KICKING BACK: Jerry Rubin celebrates his 70th birthday Dec. 11 at Rusty's Surf Ranch on the Santa Monica Pier. (Photo courtesy Martin Rubin)

WHAT’S THE POINT? — Every community honors their esteemed individuals. Sometimes it is in the form of giant pyramids ala Giza, sometimes it is a statue in the park surrounded by a rose garden ala Arcadia Bandini de Baker created by Masahito Sanae. Art is in some ways a measure of a community’s ability to create a sense of history and stability. It is a way in which we can honor and respect the past while enhancing the present day living experience.
Santa Monica is a bastion of great art, not so great art, questionable art, and downright hideous art. However, how a piece falls into each of those categories is really a matter of personal taste.
Our city has a rich history of creating and preserving art and sculpture, like the Paul Conrad Chain Reaction campaign that Jerry Peace Activist Rubin led last year. This year Jerry is trying to save the Muir Woods Mural at Lincoln and Ocean Park.

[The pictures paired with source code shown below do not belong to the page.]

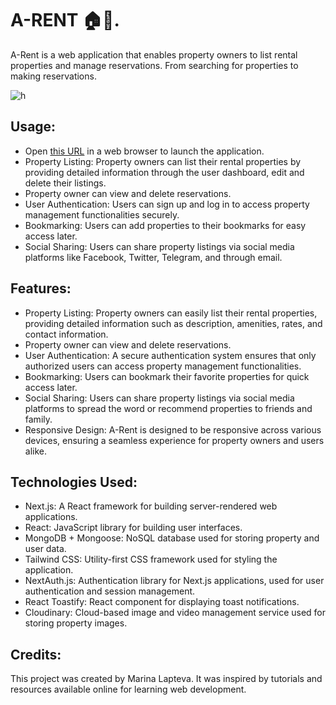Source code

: # A-RENT 🏠💼.
A-Rent is a web application that enables property owners to list rental properties and manage reservations. From searching for properties to making reservations.

![h](https://github.com/LMV5/a-rent/assets/111173608/00e5c7e7-2b5c-4fd6-9ae2-e58ce5d012d7)

## Usage:
- Open [this URL](https://a-rent.vercel.app/) in a web browser to launch the application.
- Property Listing: Property owners can list their rental properties by providing detailed information through the user dashboard, edit and delete their listings.
- Property owner can view and delete reservations.
- User Authentication: Users can sign up and log in to access property management functionalities securely.
- Bookmarking: Users can add properties to their bookmarks for easy access later.
- Social Sharing: Users can share property listings via social media platforms like Facebook, Twitter, Telegram, and through email.

## Features:
- Property Listing: Property owners can easily list their rental properties, providing detailed information such as description, amenities, rates, and contact information.
- Property owner can view and delete reservations.
- User Authentication: A secure authentication system ensures that only authorized users can access property management functionalities.
- Bookmarking: Users can bookmark their favorite properties for quick access later.
- Social Sharing: Users can share property listings via social media platforms to spread the word or recommend properties to friends and family.
- Responsive Design: A-Rent is designed to be responsive across various devices, ensuring a seamless experience for property owners and users alike.

## Technologies Used:
- Next.js: A React framework for building server-rendered web applications.
- React: JavaScript library for building user interfaces.
- MongoDB + Mongoose: NoSQL database used for storing property and user data.
- Tailwind CSS: Utility-first CSS framework used for styling the application.
- NextAuth.js: Authentication library for Next.js applications, used for user authentication and session management.
- React Toastify: React component for displaying toast notifications.
- Cloudinary: Cloud-based image and video management service used for storing property images.

## Credits:

This project was created by Marina Lapteva. It was inspired by tutorials and resources available online for learning web development.
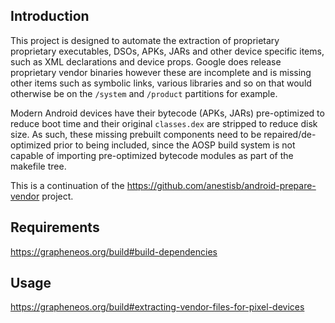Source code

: ## Introduction

This project is designed to automate the extraction of proprietary proprietary executables,
DSOs, APKs, JARs and other device specific items, such as XML declarations and
device props. Google does release proprietary vendor binaries however these are
incomplete and is missing other items such as symbolic links, various libraries
and so on that would otherwise be on the `/system` and `/product` partitions for example.

Modern Android devices have their bytecode (APKs, JARs) pre-optimized to reduce
boot time and their original `classes.dex` are stripped to reduce disk size. 
As such, these missing prebuilt components need to be repaired/de-optimized
prior to being included, since the AOSP build system is not capable of importing
pre-optimized bytecode modules as part of the makefile tree.

This is a continuation of the https://github.com/anestisb/android-prepare-vendor project.

## Requirements

https://grapheneos.org/build#build-dependencies

## Usage

https://grapheneos.org/build#extracting-vendor-files-for-pixel-devices
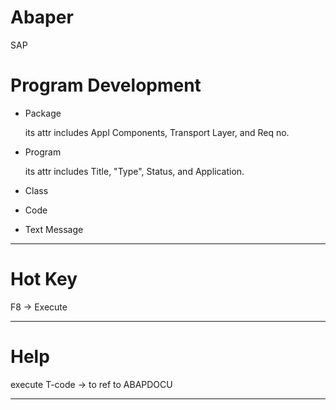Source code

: # Abaper
SAP

# Program Development

* Package 
  
  its attr includes Appl Components, Transport Layer, and Req no.

* Program

  its attr includes Title, "Type", Status, and Application.
 
* Class

* Code

* Text Message

___________________________

# Hot Key

F8 -> Execute

___________________________

# Help

execute T-code -> to ref to ABAPDOCU

___________________________
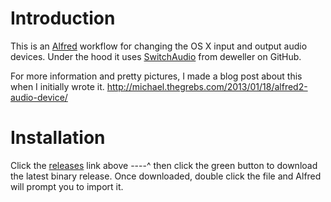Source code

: Introduction
===

This is an [Alfred](http://www.alfredapp.com/) workflow for
changing the OS X input and output audio devices. Under the hood it uses
[SwitchAudio](https://github.com/deweller/switchaudio-osx) from deweller on
GitHub.

For more information and pretty pictures, I made a blog post about this when
I initially wrote it. http://michael.thegrebs.com/2013/01/18/alfred2-audio-device/

Installation
===

Click the [releases](https://github.com/mikegrb/Alfred-Audio-Device/releases)
link above ----^ then click the green button to download the latest binary
release. Once downloaded, double click the file and Alfred will prompt you to
import it.
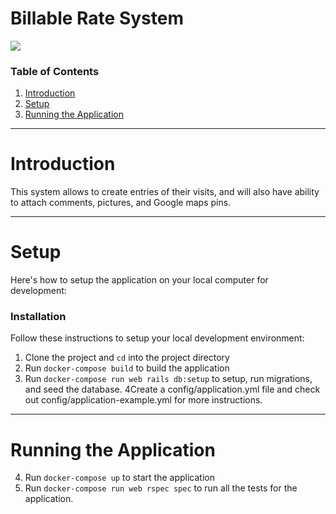 # Billable Rate System
![](https://github.com/frostyblok/phoenix-timesheet/workflows/CI/badge.svg)

### Table of Contents

1. [Introduction](#introduction)
2. [Setup](#setup)
3. [Running the Application](#running-the-application)


----


# Introduction
This system allows to create entries of their visits, and will also have ability to attach comments, pictures, and Google maps pins.

----


# Setup
Here's how to setup the application on your local computer for development:


### Installation
Follow these instructions to setup your local development environment:

1. Clone the project and `cd` into the project directory
2. Run `docker-compose build` to build the application
3. Run `docker-compose run web rails db:setup` to setup, run migrations, and seed the database.
4Create a config/application.yml file and check out config/application-example.yml for more instructions.


----


# Running the Application

4. Run `docker-compose up` to start the application
5. Run `docker-compose run web rspec spec` to run all the tests for the application.
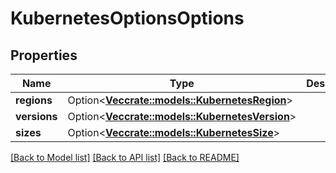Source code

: # KubernetesOptionsOptions

## Properties

Name | Type | Description | Notes
------------ | ------------- | ------------- | -------------
**regions** | Option<[**Vec<crate::models::KubernetesRegion>**](kubernetes_region.md)> |  | [optional]
**versions** | Option<[**Vec<crate::models::KubernetesVersion>**](kubernetes_version.md)> |  | [optional]
**sizes** | Option<[**Vec<crate::models::KubernetesSize>**](kubernetes_size.md)> |  | [optional]

[[Back to Model list]](../README.md#documentation-for-models) [[Back to API list]](../README.md#documentation-for-api-endpoints) [[Back to README]](../README.md)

There’s good arguments on both sides of the issue. On the one hand, the piece has some historical value and should be conserved based on its subject matter and artist, Jane Golden. On the other hand, the current students should be allowed to make their current environment reflect their dreams and personal reflections.
Art is a fluid thing. It changes with the times to reflect the mores of the time. What was considered beautiful in a Rubens painting would today likely be airbrushed into a mere stick figure. The perfect imagery of the 50’s postwar era today looks hokey and is replaced with a gritty naturalism that exudes a casualness that is the new norm in America.
Murals perhaps are the most accessible of the arts. They are put up on sides of buildings to be seen and enjoyed by all for free. They reflect the sensibilities of the artist, but also the building owner – ostensibly.
The latest new mural in town was dedicated this weekend by the artist DVATE. He created a mural on the backside of Dogtown Coffee that looks into the parking area. It is a portrait of the late Jay Adams. This special tribute mural comes from an original photograph by Glen E. Friedman of Jay Adams from 1977 at the Dog Bowl in Santa Monica.
Branded Arts (www.brandedarts.com) is the curator of the new Jay Adams mural, and the backstory on it is a testament to people taking initiative and building something for the community. Warren Brand, curator at Branded Arts represents the artist DVATE who was coming to town from Australia. The two of them were discussing projects and Jay Adams in particular as the subject of a possible mural. Brand then approached DogTown Coffee who agreed to let them put up a mural on the building’s back wall. After the city issued a “Certificate of Appropriateness” Brand and DVATE went shopping for paint and a new mural was born.
As curator of this mural, Brand self-financed the project. He has done many projects like this on the Westside with the artists he represents. He arranged for a photographer / videographer to create a “making of” video and to document the project. His job is like a movie producer/publicist/traffic controller who runs interference with the many people who are asking questions and commenting about the work in progress.
Branded Arts is looking for new artists and new locations to create additional art. Based on the conversation I had Friday, when the mural was being painted, with one neighbor who liked the work so much that they reached out to Brand to see about a mural for their building, I don’t think he’ll have to wait long for new commissions.
We live in a vibrant and ever changing city thanks to the contributions of people like Warren Brand, DVATE and the men at DogTown Coffee. Their efforts are a continuing way to honor our heroes and the people we respect, and to remember those who make our city great.